Write out the text of each stored item below word for word, leaving out the pictures.
*** Material provided Section Begins ***
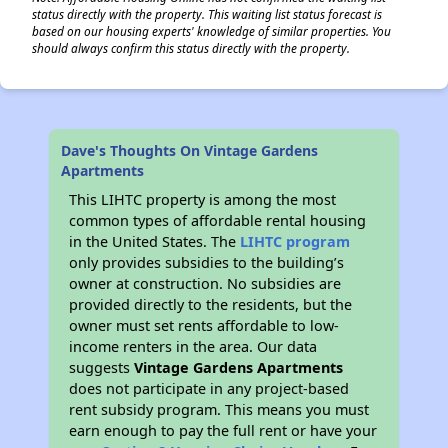
status directly with the property. This waiting list status forecast is
based on our housing experts' knowledge of similar properties. You
should always confirm this status directly with the property.
Dave's Thoughts On Vintage Gardens
Apartments
This LIHTC property is among the most
common types of affordable rental housing
in the United States. The
LIHTC program
only provides subsidies to the building’s
owner at construction. No subsidies are
provided directly to the residents, but the
owner must set rents affordable to low-
income renters in the area. Our data
suggests
Vintage Gardens Apartments
does not participate in any project-based
rent subsidy program. This means you must
earn enough to pay the full rent or have your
*** Material provided Section Ends ***
** Written answer **
status directly with the property. This waiting list status forecast is
based on our housing experts' knowledge of similar properties. You
should always confirm this status directly with the property.
Dave's Thoughts On Vintage Gardens
Apartments
This LIHTC property is among the most
common types of affordable rental housing
in the United States. The
LIHTC program
only provides subsidies to the building’s
owner at construction. No subsidies are
provided directly to the residents, but the
owner must set rents affordable to low-
income renters in the area. Our data
suggests
Vintage Gardens Apartments
does not participate in any project-based
rent subsidy program. This means you must
earn enough to pay the full rent or have your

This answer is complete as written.